No todo era música, paz y amor. Tres visitantes se ahogaron en la playa; otro fue asesinado, dentro de su caseta de campaña, por un sujeto que los testigos describieron como un joven local armado de machete y cuchillo. Múltiples mujeres, isleñas y norteñas, fueron atacadas o violadas.
“Festival de Sangre”, decía la portada del Nuevo Día el lunes posterior al concierto. “The festival that never should have been”, decía el titular en la revista norteamericana CREEM. Debajo del titular, una foto de cuatro jóvenes de piel oscura, tres de ellos con cabellos rizos, y la siguiente leyenda: “It was like an ugly slice of New York City against a postcard backdrop.”
Hubo muchas quejas locales sobre el comportamiento de los hippies. La más común era que “se esnuaban.” Se esnuaban y hacían el amor en la arena, se esnuaban y bailaban, se esnuaban y le daban malas ideas a los curiosos.
El sol, parte importante del atractivo de las taquillas vendidas en Estados Unidos, se convirtió en un problema: desacostumbrados, los pálidos visitantes pronto empezaron a sufrir insolación y quemaduras.

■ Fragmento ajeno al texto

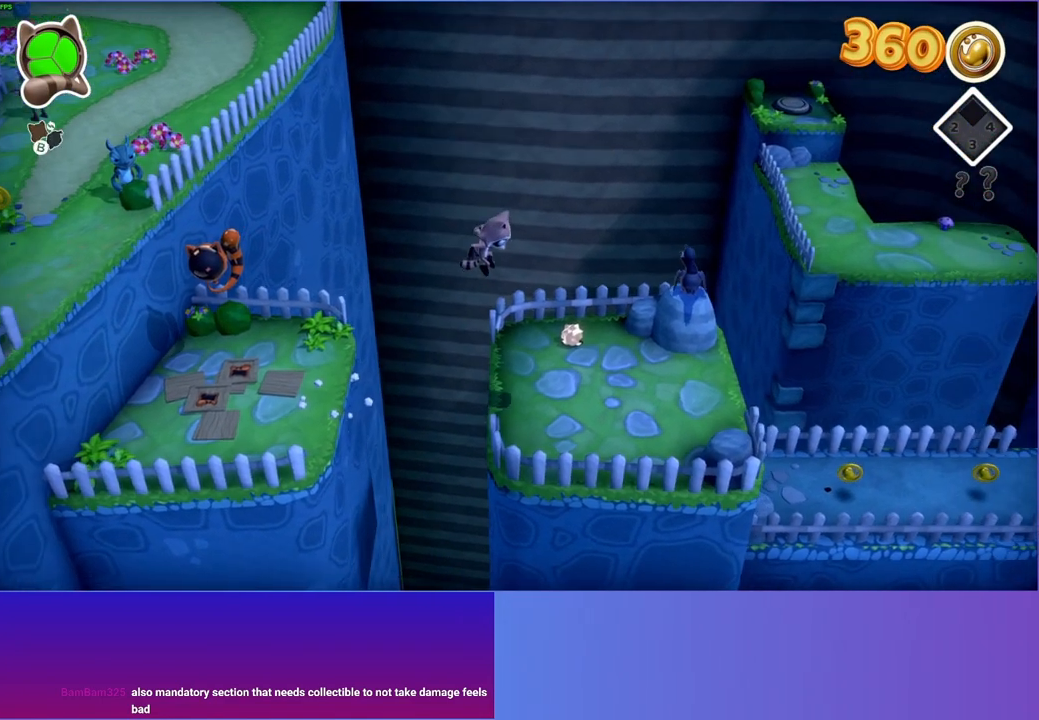
{"buttons": [], "left_stick": "right", "right_stick": "center", "events": []}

Todo pasó muy rápido: La idea del concierto, concebido como un segundo Woodstock pero a la postre prácticamente olvidado; Cooley, el promotor, despidiendo el concierto y alegando que había perdido dinero, huyendo de la isla a toda prisa, evadiendo el arresto iniciado por el IRS; El mensaje grabado de John Lennon, que no pudo asistir porque estaba bajo amenaza de deportación; El plantón de Black Sabbath, cuyos miembros se quedaron esperando en el hotel porque a última hora el tapón pudo más; El final anticlimático, la dispersión del jiperío, el revolú en el aeropuerto de San Juan, inundado de cientos y cientos de jóvenes rubios, quemados por el sol, picados por los mosquitos, que no encontraban cómo salir de Puerto Rico y regresar a su casa; Los vegabajeños que rechazaban la invasión de hippies aunque les costara la posibilidad de hacer negocio en sus tiendas; Los dueños de punto que sí aprovecharon la oportunidad para vender marihuana y pepas; Los jóvenes cocolos mirando con curiosidad a los rockeros; Los políticos denunciando la pocavergüenza o la americanización.
Y en medio de todos ellos, nuestros propios pelús, que fueron emocionados a Mar y Sol a comulgar con sus contrapartes norteamericanos y con la música, a ser parte (para variar) no de un pequeño margen sino de un gran colectivo, una era, un movimiento.